Fragments vs HNF4: a chemical probe

Driven by the spectacular success of diabetes and obesity drugs, metabolism is a hot therapeutic area. Much of the focus has been on GPCRs such as GLP-1R, but there are plenty more potential targets. For example, the two isoforms of hepatocyte nuclear factor 4 (HNF4α and HNF4γ) are nuclear receptors that control transcription of genes associated with metabolic homeostasis; mutations in HNF4α lead to an inheritable form of diabetes. But the biology is complicated and not fully understood. In a new J. Med. Chem. paper, Daniel Merk and collaborators at Goethe University Frankfurt and elsewhere describe a chemical probe.

 

The story actually starts with an (open-access) 2020 paper in Int. J. Mol. Sci., in which the researchers screened 480 fragments at 50 µM in a reporter gene assay. The fragments were derived from FDA-approved drugs and roughly rule-of-three compliant, though with some more lipophilic members.

 

HNF4 is activated by binding to naturally occurring fatty acids, and the cell-based assay could detect ligands that altered gene activity, either by increasing it (agonists) or decreasing it (inverse agonists).
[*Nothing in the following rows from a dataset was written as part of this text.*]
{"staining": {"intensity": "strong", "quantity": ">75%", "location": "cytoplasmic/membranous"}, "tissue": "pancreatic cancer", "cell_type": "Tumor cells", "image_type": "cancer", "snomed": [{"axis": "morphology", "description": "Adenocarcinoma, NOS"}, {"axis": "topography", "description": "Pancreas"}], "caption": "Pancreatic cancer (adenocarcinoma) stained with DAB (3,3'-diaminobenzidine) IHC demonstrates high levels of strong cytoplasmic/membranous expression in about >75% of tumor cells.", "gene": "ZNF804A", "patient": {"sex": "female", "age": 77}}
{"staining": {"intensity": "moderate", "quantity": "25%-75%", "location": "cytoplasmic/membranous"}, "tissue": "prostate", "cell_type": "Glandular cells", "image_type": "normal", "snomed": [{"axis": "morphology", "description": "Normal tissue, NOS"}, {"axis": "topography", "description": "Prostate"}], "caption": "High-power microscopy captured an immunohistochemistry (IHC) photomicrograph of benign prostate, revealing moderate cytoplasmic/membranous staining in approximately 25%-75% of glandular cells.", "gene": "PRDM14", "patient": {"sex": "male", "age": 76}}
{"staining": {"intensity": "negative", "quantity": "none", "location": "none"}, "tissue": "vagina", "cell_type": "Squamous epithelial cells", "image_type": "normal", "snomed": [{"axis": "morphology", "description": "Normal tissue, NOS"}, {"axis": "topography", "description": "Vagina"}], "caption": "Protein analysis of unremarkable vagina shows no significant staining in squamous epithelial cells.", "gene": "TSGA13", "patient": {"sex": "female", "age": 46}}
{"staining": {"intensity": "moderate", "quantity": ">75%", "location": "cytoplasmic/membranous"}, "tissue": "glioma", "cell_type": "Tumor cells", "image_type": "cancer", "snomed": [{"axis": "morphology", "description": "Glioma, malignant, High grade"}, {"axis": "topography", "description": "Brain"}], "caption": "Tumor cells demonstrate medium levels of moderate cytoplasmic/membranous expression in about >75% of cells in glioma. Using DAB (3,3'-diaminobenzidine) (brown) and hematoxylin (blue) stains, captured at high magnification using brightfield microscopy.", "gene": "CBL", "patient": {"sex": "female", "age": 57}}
After follow-up dose response assays and binding validation via isothermal titration calorimetry (ITC), the researchers found one low micromolar agonist and two low micromolar inverse agonists. The most potent of these became the subject of the new paper.

 

Structure-activity studies on compound 4 revealed that both the carboxylic acid and hydroxyl moieties are important for binding, and that affinity could be improved by growing the fragment. Interestingly, while compound 20 acts as an inverse agonist, compound 23 is an agonist. A crystal structure of compound 23 bound to the ligand binding domain of HNF4α shows that it binds in the same site and in a similar manner as the natural ligand myristic acid. Further medicinal chemistry ultimately led to compound 46, an agonist with low nanomolar activity in cells.

 

 

Compound 46 was selective against nine other nuclear receptors and not toxic up to 10 µM. The compound was also active in a separate reporter assay using the human insulin promoter. Purified recombinant HNF4α normally retains a bound fatty acid, and the researchers measured binding affinity of compound 46 with and without this natural ligand. The binding affinity of compound 46 measured in the absence of the fatty acid was stronger (low nanomolar by ITC), demonstrating competition, as expected.

 

This is a nice fragment to lead success story in academia. It is also an uncommon example where the primary assay was cell-based, and structural biology did not play a significant role in compound optimization. No ADME data are provided, so in vivo studies may be premature, but with its low molecular weight and high ligand efficiency compound 46 is well positioned for further optimization.